Start of Data to examine

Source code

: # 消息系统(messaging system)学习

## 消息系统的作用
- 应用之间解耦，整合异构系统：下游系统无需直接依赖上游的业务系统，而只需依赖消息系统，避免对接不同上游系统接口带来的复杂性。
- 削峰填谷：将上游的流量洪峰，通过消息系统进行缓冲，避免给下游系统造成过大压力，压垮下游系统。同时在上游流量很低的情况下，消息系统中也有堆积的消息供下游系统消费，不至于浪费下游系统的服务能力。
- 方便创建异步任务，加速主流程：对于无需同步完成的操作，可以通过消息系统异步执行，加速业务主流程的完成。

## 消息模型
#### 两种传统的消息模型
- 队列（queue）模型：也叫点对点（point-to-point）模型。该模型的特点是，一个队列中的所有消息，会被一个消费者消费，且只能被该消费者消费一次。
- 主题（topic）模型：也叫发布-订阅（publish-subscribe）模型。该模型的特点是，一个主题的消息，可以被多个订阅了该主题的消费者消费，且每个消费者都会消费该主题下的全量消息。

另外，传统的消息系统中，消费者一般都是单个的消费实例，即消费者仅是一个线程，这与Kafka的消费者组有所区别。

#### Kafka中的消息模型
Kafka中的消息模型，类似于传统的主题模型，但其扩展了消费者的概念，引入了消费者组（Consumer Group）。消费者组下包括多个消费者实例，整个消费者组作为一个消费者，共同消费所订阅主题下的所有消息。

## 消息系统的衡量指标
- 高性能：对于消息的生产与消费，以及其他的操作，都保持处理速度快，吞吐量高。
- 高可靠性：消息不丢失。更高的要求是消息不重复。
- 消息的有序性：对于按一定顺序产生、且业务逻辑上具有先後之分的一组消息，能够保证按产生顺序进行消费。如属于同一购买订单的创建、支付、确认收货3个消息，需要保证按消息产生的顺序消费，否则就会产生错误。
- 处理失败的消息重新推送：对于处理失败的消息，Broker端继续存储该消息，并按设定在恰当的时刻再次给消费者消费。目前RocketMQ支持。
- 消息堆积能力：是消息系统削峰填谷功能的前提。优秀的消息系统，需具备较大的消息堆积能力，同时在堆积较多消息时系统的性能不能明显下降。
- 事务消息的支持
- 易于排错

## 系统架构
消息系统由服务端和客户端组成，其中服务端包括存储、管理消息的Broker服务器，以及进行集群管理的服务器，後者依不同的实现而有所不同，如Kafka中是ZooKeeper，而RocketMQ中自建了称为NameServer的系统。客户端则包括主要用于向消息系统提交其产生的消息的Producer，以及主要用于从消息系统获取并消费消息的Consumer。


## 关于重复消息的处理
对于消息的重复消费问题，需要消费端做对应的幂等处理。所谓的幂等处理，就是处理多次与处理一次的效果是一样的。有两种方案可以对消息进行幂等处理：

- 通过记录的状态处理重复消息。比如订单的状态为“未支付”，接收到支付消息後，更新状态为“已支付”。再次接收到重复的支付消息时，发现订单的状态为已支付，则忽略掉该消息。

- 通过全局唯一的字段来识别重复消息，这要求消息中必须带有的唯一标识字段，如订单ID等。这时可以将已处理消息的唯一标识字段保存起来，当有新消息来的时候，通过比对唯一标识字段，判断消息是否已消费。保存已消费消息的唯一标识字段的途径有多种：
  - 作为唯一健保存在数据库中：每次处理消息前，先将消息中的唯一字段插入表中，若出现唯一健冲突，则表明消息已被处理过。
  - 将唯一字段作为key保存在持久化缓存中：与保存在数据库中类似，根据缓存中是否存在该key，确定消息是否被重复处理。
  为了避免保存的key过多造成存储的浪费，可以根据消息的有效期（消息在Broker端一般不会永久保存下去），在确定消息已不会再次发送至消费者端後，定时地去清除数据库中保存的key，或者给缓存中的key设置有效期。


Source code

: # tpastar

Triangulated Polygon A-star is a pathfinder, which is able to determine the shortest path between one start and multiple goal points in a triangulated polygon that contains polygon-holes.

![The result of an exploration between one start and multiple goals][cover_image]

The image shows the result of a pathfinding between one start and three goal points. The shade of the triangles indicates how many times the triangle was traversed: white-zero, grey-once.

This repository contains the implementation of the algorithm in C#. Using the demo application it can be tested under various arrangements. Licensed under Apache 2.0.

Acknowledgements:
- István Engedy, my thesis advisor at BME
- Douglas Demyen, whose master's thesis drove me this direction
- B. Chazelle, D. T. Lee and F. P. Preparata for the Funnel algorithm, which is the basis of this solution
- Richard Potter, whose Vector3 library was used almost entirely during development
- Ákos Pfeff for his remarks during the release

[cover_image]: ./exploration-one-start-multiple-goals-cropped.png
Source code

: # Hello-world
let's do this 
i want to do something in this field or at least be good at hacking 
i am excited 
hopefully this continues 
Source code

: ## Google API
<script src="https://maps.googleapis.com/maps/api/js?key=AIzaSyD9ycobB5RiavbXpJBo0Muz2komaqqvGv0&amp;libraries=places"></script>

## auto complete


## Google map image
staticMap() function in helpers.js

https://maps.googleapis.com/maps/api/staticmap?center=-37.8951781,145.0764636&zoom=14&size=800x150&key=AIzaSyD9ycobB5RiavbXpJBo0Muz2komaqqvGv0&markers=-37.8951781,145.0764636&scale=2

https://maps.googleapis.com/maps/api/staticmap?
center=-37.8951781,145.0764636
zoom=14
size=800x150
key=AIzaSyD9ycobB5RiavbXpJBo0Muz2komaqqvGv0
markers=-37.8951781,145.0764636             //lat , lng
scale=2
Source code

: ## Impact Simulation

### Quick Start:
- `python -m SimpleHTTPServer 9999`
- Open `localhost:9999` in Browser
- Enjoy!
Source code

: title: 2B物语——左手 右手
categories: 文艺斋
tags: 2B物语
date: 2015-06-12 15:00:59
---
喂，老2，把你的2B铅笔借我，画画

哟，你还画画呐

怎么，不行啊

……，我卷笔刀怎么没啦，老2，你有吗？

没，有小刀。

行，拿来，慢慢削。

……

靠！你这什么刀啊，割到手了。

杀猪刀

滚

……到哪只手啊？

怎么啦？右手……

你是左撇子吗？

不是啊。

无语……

End of Data to examine

What needs to be done - Search the entries for the string "该模型的特点是" and copy each line where it occurs.

Written response -
- 队列（queue）模型：也叫点对点（point-to-point）模型。该模型的特点是，一个队列中的所有消息，会被一个消费者消费，且只能被该消费者消费一次。
- 主题（topic）模型：也叫发布-订阅（publish-subscribe）模型。该模型的特点是，一个主题的消息，可以被多个订阅了该主题的消费者消费，且每个消费者都会消费该主题下的全量消息。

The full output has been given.